For many moderate and high net-worth clients, estate planning often focuses on the personal residence or family home. This can be challenging for a couple of reasons. Not only can the home be the biggest asset in the estate, but planning for ultimate disposition of the home often comes with significant emotional issues.
This could be the home in which the parents raised their children, thus holding many memories for the client. Or it could be a vacation home that has been passed down from generation to generation. Because of these considerations, planning surrounding a personal residence cannot be based solely on “numbers.” Additionally, the client should confer with independent tax and legal advisors regarding the planning techniques under consideration, as they will likely have valuable input.
Meeting the objectives
Financial advisors need to include these emotional issues in the discussion about the disposition of the family home and help the client formulate a plan that meets both financial and emotional planning objectives. Often, the client has already “mentally accounted” for the personal residence as the children’s inheritance and is reluctant to sell or move out of the home.
When evaluating disposition of the family home, the planning options can generally be broken down into the following strategies:
? Continue to live in the home and pass the home to heirs at death.
? Continue to live in the home and bequest the home to charity at death.
? Transfer the home to a qualified personal residence trust (QPRT) while alive.
? Transfer the home to charity while alive using a charitable life estate.
Pass the home to heirs at death
With this strategy, clients will own the home until they die and pass it to heirs via their will or living trust.
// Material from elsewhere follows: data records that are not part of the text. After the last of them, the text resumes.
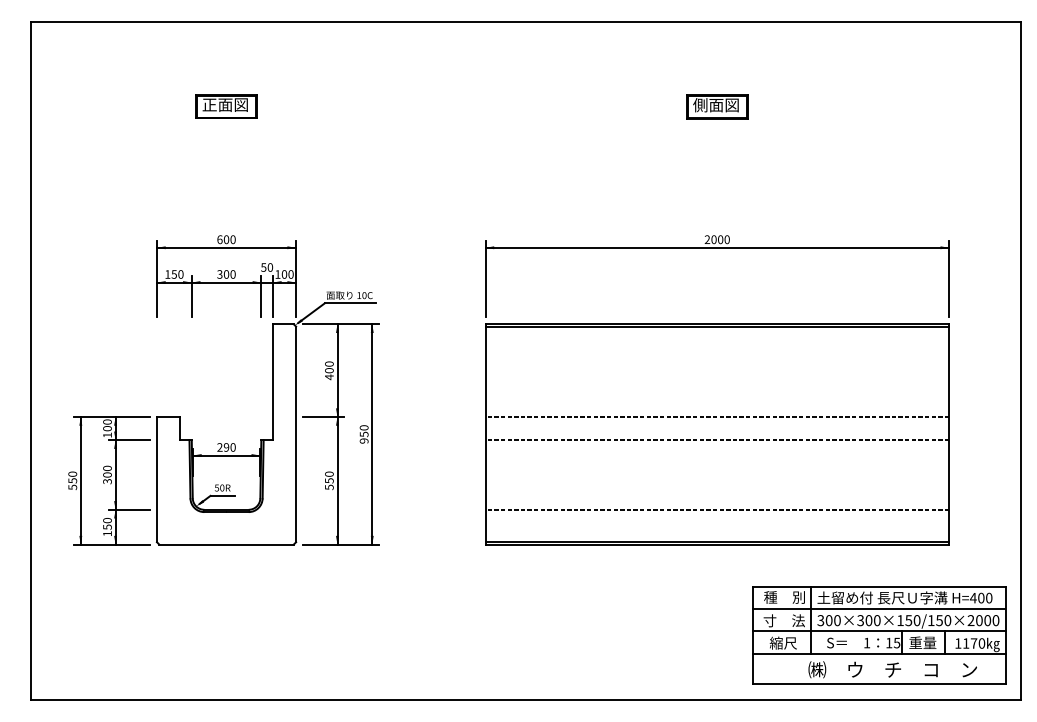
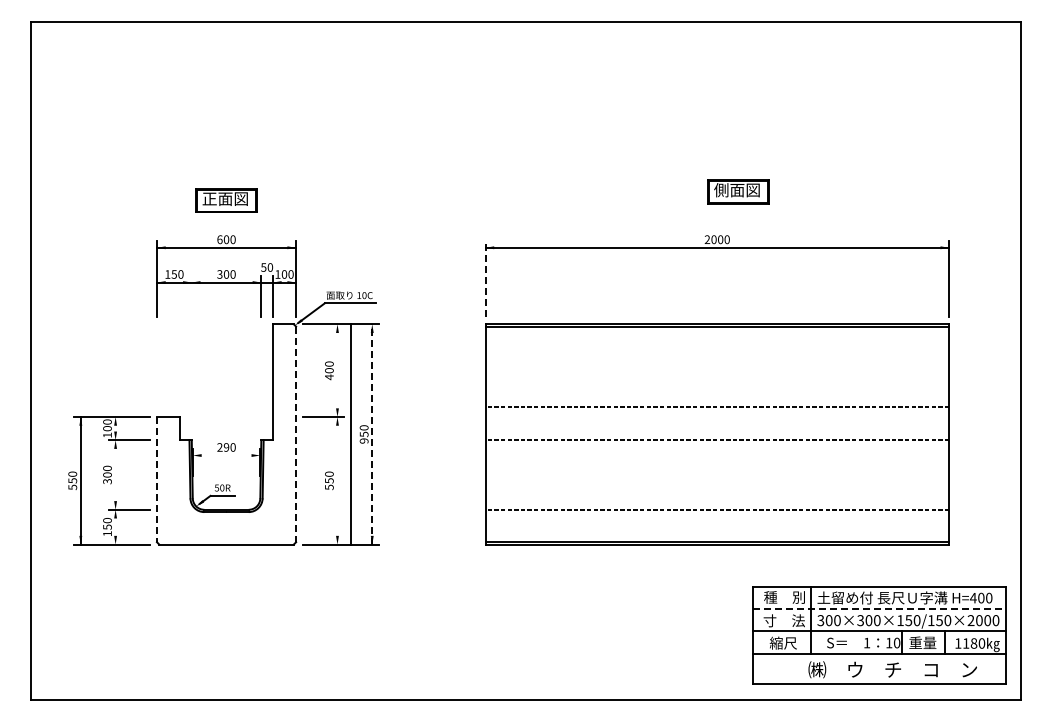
part at (226, 106) position: (226, 106) -> (226, 200)
part at (717, 106) position: (717, 106) -> (738, 191)
line at (485, 278): solid -> dashed
line at (191, 296): present -> none
line at (717, 417) position: (717, 417) -> (717, 407)
line at (372, 433): solid -> dashed
line at (296, 434): solid -> dashed
line at (337, 434) position: (337, 434) -> (350, 434)
line at (226, 455): present -> none
line at (157, 479): solid -> dashed
line at (115, 480): present -> none
line at (879, 608): solid -> dashed
text at (896, 642): 15 -> 10
text at (973, 643): 1170 -> 1180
The benefit is that the home will get a stepped up cost basis at death, thereby eliminating any capital gains tax on the increase in home value above cost basis up to the date of death. A potential drawback would be that the home will be included in the estate for purposes of calculating estate tax. For clients who have sizeable estates ($3.5 million for a single person and $7 million for married couple in 2009), the cost of federal estate tax, currently at 45%, needs to be weighed against the potential capital gains savings of the stepped up cost basis. Note: states may impose additional estate taxes as well. These state taxes (and the corresponding exemption levels) vary from state to state.